Problem description | Count the lines below that contain the word "What", and give only that number.

Records shown |

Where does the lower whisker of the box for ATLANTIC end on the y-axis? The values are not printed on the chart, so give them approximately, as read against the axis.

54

---

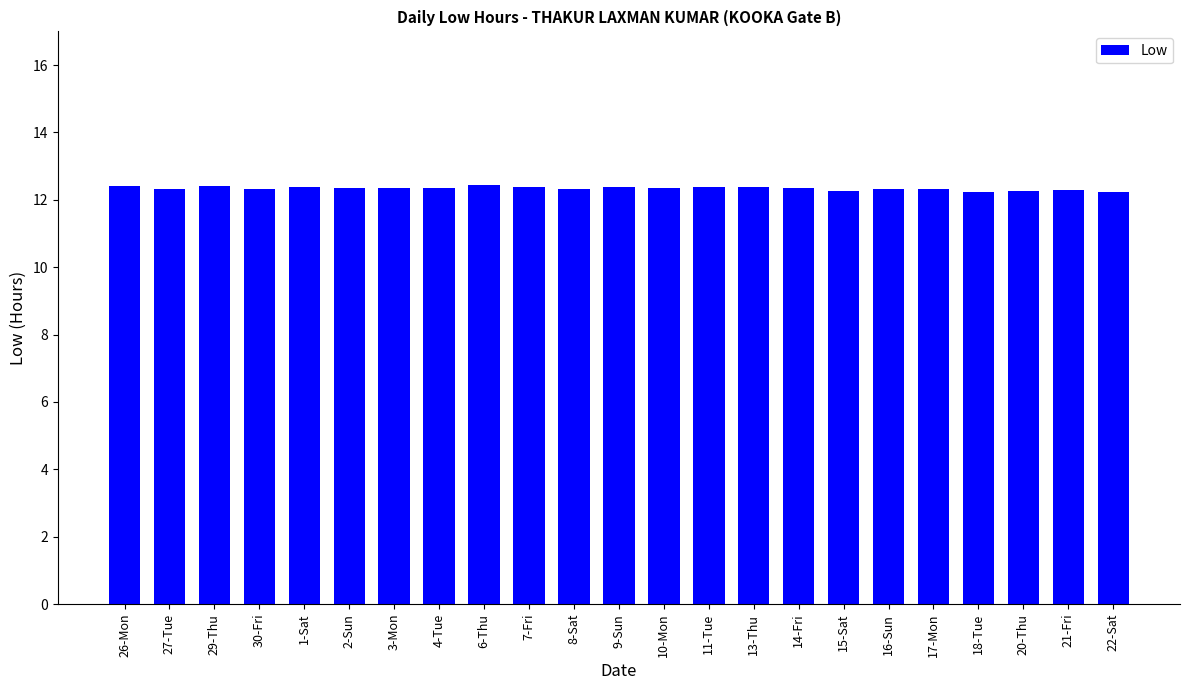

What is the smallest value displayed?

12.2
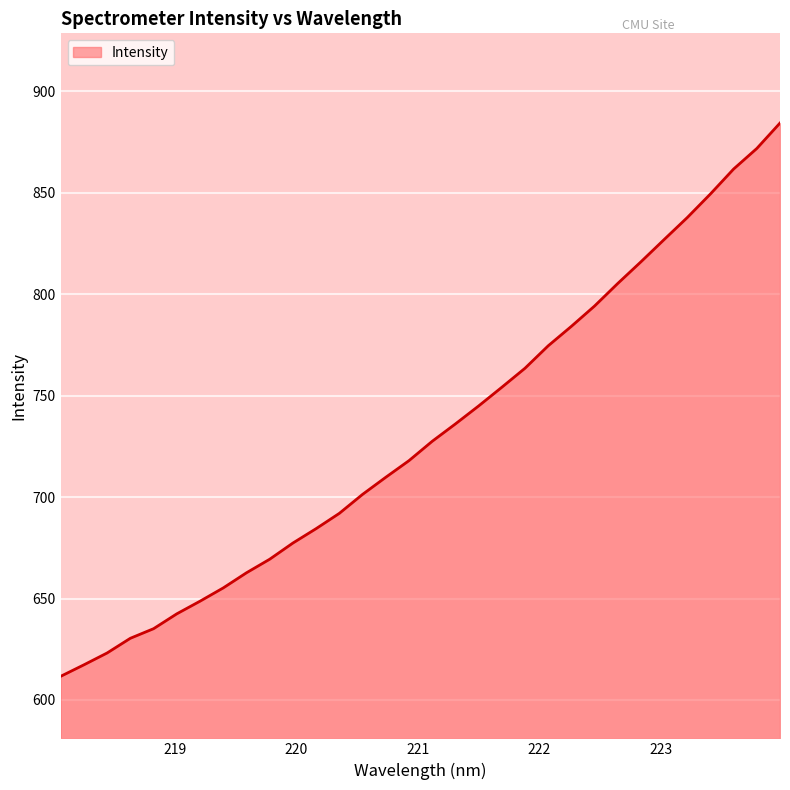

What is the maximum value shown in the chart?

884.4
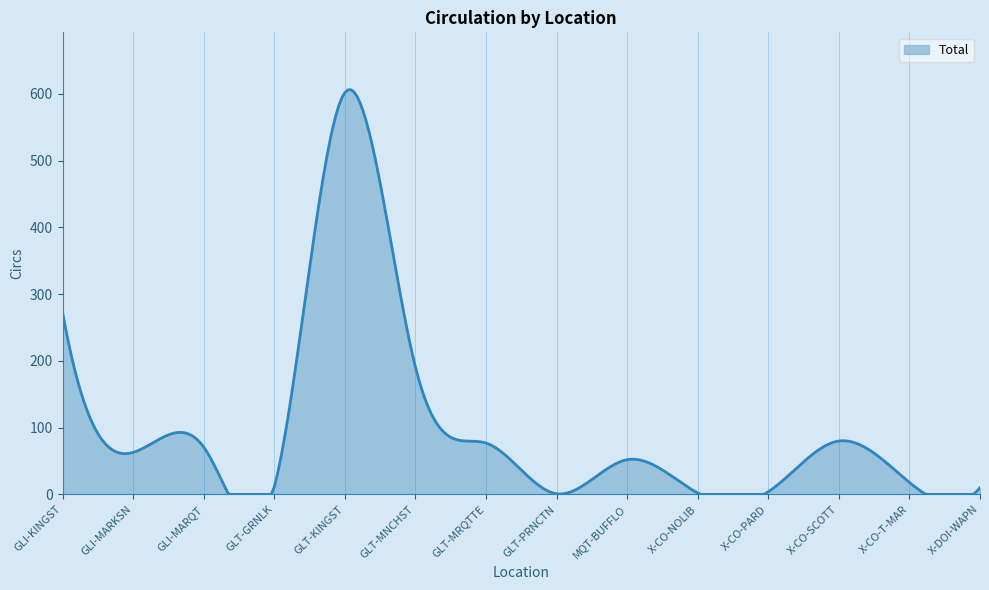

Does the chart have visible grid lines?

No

Answer below | 2